(PROVIDED ENTRIES):
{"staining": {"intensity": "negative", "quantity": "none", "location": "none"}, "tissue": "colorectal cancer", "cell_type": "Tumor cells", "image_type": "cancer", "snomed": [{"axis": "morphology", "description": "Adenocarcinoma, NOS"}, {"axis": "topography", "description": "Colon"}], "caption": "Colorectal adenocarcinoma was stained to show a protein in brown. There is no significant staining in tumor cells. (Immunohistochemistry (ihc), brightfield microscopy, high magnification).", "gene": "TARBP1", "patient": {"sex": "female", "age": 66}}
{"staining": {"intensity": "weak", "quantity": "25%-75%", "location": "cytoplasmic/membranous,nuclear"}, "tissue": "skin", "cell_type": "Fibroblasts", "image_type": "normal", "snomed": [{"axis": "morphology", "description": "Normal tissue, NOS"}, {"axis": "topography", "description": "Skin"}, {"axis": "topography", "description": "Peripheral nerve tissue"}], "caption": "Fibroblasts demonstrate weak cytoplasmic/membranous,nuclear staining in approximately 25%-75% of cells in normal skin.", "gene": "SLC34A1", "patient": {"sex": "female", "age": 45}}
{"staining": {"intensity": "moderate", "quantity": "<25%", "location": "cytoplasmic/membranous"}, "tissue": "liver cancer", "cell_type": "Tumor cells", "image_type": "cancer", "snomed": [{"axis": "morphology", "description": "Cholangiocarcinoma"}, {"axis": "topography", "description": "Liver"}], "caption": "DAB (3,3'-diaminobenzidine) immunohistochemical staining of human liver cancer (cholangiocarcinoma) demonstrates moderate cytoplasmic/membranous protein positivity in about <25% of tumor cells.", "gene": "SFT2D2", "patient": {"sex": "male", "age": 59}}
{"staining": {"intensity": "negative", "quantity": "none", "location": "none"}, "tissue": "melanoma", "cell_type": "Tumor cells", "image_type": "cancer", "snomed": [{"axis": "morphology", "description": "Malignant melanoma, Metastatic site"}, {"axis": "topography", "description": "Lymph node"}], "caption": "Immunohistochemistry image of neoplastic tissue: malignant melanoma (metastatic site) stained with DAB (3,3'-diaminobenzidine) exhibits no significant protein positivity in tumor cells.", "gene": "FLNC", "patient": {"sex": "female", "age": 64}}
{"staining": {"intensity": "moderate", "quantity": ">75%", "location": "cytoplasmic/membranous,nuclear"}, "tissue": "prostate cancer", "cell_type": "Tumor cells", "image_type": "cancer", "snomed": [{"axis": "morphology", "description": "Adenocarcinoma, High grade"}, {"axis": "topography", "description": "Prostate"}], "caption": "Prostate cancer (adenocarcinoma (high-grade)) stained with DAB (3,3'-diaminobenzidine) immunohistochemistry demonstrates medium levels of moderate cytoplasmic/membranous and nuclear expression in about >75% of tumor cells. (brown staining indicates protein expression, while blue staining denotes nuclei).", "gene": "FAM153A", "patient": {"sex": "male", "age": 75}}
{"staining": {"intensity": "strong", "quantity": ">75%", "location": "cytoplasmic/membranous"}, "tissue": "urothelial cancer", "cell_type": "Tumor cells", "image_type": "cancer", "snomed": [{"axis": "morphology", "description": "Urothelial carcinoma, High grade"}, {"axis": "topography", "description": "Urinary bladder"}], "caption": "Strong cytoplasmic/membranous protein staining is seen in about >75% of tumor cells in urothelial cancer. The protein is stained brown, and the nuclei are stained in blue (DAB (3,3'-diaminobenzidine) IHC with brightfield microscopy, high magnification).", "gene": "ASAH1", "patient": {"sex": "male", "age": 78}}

(WORK INSTRUCTIONS):
Please repeat the listing above in full and exactly.

(RESPONSE BELOW):
{"staining": {"intensity": "negative", "quantity": "none", "location": "none"}, "tissue": "colorectal cancer", "cell_type": "Tumor cells", "image_type": "cancer", "snomed": [{"axis": "morphology", "description": "Adenocarcinoma, NOS"}, {"axis": "topography", "description": "Colon"}], "caption": "Colorectal adenocarcinoma was stained to show a protein in brown. There is no significant staining in tumor cells. (Immunohistochemistry (ihc), brightfield microscopy, high magnification).", "gene": "TARBP1", "patient": {"sex": "female", "age": 66}}
{"staining": {"intensity": "weak", "quantity": "25%-75%", "location": "cytoplasmic/membranous,nuclear"}, "tissue": "skin", "cell_type": "Fibroblasts", "image_type": "normal", "snomed": [{"axis": "morphology", "description": "Normal tissue, NOS"}, {"axis": "topography", "description": "Skin"}, {"axis": "topography", "description": "Peripheral nerve tissue"}], "caption": "Fibroblasts demonstrate weak cytoplasmic/membranous,nuclear staining in approximately 25%-75% of cells in normal skin.", "gene": "SLC34A1", "patient": {"sex": "female", "age": 45}}
{"staining": {"intensity": "moderate", "quantity": "<25%", "location": "cytoplasmic/membranous"}, "tissue": "liver cancer", "cell_type": "Tumor cells", "image_type": "cancer", "snomed": [{"axis": "morphology", "description": "Cholangiocarcinoma"}, {"axis": "topography", "description": "Liver"}], "caption": "DAB (3,3'-diaminobenzidine) immunohistochemical staining of human liver cancer (cholangiocarcinoma) demonstrates moderate cytoplasmic/membranous protein positivity in about <25% of tumor cells.", "gene": "SFT2D2", "patient": {"sex": "male", "age": 59}}
{"staining": {"intensity": "negative", "quantity": "none", "location": "none"}, "tissue": "melanoma", "cell_type": "Tumor cells", "image_type": "cancer", "snomed": [{"axis": "morphology", "description": "Malignant melanoma, Metastatic site"}, {"axis": "topography", "description": "Lymph node"}], "caption": "Immunohistochemistry image of neoplastic tissue: malignant melanoma (metastatic site) stained with DAB (3,3'-diaminobenzidine) exhibits no significant protein positivity in tumor cells.", "gene": "FLNC", "patient": {"sex": "female", "age": 64}}
{"staining": {"intensity": "moderate", "quantity": ">75%", "location": "cytoplasmic/membranous,nuclear"}, "tissue": "prostate cancer", "cell_type": "Tumor cells", "image_type": "cancer", "snomed": [{"axis": "morphology", "description": "Adenocarcinoma, High grade"}, {"axis": "topography", "description": "Prostate"}], "caption": "Prostate cancer (adenocarcinoma (high-grade)) stained with DAB (3,3'-diaminobenzidine) immunohistochemistry demonstrates medium levels of moderate cytoplasmic/membranous and nuclear expression in about >75% of tumor cells. (brown staining indicates protein expression, while blue staining denotes nuclei).", "gene": "FAM153A", "patient": {"sex": "male", "age": 75}}
{"staining": {"intensity": "strong", "quantity": ">75%", "location": "cytoplasmic/membranous"}, "tissue": "urothelial cancer", "cell_type": "Tumor cells", "image_type": "cancer", "snomed": [{"axis": "morphology", "description": "Urothelial carcinoma, High grade"}, {"axis": "topography", "description": "Urinary bladder"}], "caption": "Strong cytoplasmic/membranous protein staining is seen in about >75% of tumor cells in urothelial cancer. The protein is stained brown, and the nuclei are stained in blue (DAB (3,3'-diaminobenzidine) IHC with brightfield microscopy, high magnification).", "gene": "ASAH1", "patient": {"sex": "male", "age": 78}}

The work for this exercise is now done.